Cell Cycle and Cell Division
Mitosis, meiosis, significance.
Mitosis stages
Prophase, metaphase, anaphase, telophase, cytokinesis.
Meiosis I and II
Crossing over, reduction division, significance.
| Feature | Mitosis | Meiosis |
|---|---|---|
| Where | All somatic cells | Germ cells only (testis, ovary) |
| Cell divisions | One | Two (Meiosis I + II) |
| Chromosome number | 2n → 2n | 2n → n (reduction division) |
| Daughter cells | 2 | 4 |
| Genetic content | Identical to parent | Genetically varied (crossing over) |
| Crossing over | NO | YES (Prophase I) |
| Synapsis (homologous pairing) | NO | YES (Prophase I) |
| Function | Growth, repair, asexual reproduction | Gamete formation, genetic diversity |
Stages of mitosis: Prophase → Metaphase → Anaphase → Telophase + Cytokinesis.

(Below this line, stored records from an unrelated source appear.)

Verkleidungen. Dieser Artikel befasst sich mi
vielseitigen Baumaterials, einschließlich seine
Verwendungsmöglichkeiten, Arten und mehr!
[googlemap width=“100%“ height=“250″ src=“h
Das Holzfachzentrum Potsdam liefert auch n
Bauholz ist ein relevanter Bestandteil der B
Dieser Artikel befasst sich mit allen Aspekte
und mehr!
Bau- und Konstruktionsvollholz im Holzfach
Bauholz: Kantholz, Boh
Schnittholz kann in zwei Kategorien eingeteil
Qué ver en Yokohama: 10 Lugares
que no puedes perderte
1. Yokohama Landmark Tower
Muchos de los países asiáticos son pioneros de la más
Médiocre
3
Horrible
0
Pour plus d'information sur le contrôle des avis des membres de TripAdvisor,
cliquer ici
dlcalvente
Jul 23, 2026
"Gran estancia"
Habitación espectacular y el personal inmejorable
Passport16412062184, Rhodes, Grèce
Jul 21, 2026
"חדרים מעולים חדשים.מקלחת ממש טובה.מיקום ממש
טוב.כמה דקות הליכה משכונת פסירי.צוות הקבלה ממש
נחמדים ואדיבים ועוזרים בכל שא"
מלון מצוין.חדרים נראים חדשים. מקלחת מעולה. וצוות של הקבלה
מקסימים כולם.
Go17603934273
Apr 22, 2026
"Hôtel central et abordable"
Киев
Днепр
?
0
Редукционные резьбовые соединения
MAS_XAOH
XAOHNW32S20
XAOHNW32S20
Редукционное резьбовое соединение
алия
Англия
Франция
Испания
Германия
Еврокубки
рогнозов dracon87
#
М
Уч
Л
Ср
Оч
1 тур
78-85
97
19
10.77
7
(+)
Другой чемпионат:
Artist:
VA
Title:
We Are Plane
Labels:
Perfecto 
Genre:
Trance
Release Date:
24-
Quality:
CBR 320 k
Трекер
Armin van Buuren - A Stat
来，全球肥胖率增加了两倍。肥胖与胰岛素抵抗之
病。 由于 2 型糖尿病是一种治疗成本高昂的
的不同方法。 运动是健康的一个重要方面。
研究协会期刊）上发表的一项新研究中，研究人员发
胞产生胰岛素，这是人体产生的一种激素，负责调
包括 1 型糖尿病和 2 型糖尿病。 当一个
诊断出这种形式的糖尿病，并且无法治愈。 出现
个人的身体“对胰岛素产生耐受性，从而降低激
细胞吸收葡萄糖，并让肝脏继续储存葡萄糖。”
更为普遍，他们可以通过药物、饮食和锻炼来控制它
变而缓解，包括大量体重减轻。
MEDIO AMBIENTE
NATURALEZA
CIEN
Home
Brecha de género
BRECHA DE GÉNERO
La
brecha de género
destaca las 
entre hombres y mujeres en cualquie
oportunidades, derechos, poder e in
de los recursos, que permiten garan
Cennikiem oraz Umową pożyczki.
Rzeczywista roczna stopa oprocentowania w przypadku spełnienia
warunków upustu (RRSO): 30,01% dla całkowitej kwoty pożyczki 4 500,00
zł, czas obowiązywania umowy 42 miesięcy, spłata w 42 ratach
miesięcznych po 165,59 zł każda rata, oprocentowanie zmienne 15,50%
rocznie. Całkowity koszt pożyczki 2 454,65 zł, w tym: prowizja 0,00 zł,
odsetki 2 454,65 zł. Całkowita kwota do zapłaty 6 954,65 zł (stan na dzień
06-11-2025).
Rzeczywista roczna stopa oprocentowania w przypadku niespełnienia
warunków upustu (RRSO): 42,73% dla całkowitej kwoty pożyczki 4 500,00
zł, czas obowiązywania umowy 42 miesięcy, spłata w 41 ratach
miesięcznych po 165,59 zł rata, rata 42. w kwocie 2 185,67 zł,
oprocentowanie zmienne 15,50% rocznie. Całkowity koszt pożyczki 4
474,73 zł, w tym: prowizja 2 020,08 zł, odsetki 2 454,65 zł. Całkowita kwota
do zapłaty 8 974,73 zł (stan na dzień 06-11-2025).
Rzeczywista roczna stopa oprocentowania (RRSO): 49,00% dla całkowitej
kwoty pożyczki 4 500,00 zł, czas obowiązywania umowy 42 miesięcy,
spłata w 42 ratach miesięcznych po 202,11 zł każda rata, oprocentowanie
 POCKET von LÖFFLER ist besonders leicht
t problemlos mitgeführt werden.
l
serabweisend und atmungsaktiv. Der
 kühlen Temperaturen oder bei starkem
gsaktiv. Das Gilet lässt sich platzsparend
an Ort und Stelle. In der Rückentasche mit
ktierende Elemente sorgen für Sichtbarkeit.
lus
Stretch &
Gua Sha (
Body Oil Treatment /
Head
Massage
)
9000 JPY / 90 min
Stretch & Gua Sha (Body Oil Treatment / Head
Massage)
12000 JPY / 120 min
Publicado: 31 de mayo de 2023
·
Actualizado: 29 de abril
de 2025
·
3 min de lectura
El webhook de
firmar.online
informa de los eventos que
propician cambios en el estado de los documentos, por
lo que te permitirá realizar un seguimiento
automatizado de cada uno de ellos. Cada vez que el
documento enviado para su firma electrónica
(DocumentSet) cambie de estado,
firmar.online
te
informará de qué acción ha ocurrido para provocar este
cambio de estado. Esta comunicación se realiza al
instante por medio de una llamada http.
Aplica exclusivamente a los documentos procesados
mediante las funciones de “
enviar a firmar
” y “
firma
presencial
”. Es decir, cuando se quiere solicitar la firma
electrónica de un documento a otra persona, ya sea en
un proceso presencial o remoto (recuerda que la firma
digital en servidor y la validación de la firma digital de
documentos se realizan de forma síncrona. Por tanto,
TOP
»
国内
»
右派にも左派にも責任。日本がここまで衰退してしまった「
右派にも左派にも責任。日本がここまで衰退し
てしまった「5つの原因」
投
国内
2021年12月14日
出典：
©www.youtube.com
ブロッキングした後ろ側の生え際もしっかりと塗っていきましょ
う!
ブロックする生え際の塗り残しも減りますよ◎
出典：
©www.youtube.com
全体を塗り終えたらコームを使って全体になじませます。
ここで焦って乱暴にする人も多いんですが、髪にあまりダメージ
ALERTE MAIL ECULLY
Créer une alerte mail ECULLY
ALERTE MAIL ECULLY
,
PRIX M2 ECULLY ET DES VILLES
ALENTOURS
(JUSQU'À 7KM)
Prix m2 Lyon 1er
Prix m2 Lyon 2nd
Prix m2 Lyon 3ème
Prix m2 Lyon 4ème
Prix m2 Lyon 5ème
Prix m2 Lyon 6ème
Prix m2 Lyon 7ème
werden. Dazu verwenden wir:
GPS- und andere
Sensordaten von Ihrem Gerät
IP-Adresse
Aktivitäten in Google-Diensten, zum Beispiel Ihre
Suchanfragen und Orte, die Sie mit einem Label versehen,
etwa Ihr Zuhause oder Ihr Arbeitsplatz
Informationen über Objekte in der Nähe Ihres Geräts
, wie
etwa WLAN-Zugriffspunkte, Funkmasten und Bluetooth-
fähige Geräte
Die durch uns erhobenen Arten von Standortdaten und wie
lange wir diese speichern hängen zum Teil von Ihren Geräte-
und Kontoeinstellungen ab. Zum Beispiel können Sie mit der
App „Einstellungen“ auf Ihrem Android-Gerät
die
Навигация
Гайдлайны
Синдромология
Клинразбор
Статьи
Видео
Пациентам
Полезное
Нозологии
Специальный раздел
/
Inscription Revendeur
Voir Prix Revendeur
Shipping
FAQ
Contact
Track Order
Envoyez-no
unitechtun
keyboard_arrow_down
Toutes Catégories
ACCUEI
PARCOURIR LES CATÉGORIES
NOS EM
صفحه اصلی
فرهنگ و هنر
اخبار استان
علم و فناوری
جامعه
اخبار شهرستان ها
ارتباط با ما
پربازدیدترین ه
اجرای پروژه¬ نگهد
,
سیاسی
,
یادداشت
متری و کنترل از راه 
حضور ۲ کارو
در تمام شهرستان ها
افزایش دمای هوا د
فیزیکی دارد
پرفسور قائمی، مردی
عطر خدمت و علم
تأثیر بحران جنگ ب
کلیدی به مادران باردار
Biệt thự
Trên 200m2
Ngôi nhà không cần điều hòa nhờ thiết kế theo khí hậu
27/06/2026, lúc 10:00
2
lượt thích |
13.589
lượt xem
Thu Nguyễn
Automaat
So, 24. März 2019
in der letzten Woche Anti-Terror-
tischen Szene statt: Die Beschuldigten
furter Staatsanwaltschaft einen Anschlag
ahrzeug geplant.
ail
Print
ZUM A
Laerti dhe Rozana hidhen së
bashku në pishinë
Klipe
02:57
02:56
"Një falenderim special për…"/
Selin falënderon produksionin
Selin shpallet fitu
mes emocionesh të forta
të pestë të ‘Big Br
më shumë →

Prophase: chromatin condenses into chromosomes; nuclear envelope breaks down; spindle forms.
Metaphase: chromosomes line up at the metaphase plate (equator). Each chromosome has 2 sister chromatids joined at centromere.
Anaphase: sister chromatids separate; chromosomes move to opposite poles. This is when 2n stays 2n (each pole gets one of each pair).
Telophase: nuclear envelopes reform; chromosomes decondense.
Meiosis I (reduction division): separates HOMOLOGOUS chromosomes (different pairs). Chromosome number halves.
Prophase I has 5 sub-stages: Leptotene → Zygotene → Pachytene → Diplotene → Diakinesis.
- Zygotene: homologous chromosomes pair (synapsis), forming bivalents.
- Pachytene: crossing over at chiasmata — recombination of genetic material between non-sister chromatids.
- Diplotene: homologs start to separate but stay attached at chiasmata.
Metaphase I: bivalents (NOT individual chromosomes) line up.
Anaphase I: homologs separate. Sister chromatids stay together. This is the reduction step.
Telophase I + Cytokinesis: two haploid cells, each chromosome still has 2 chromatids.
Meiosis II: like mitosis but on haploid cells. Sister chromatids separate.
End result: 4 haploid cells, all genetically different from the original diploid.
Memory hook:
- Mitosis: 1 cell → 2 identical cells (think "twins").
- Meiosis: 1 cell → 4 unique cells (think "kids in a family — same parents, different traits").
JEE/NEET trap. "Crossing over occurs during ___?" Answer: pachytene of prophase I. NOT metaphase I.
Chromosome behavior summary:
- Mitosis Anaphase: sister chromatids of each chromosome separate.
- Meiosis I Anaphase: homologous chromosomes separate (sister chromatids STAY together).
- Meiosis II Anaphase: sister chromatids separate (like mitosis).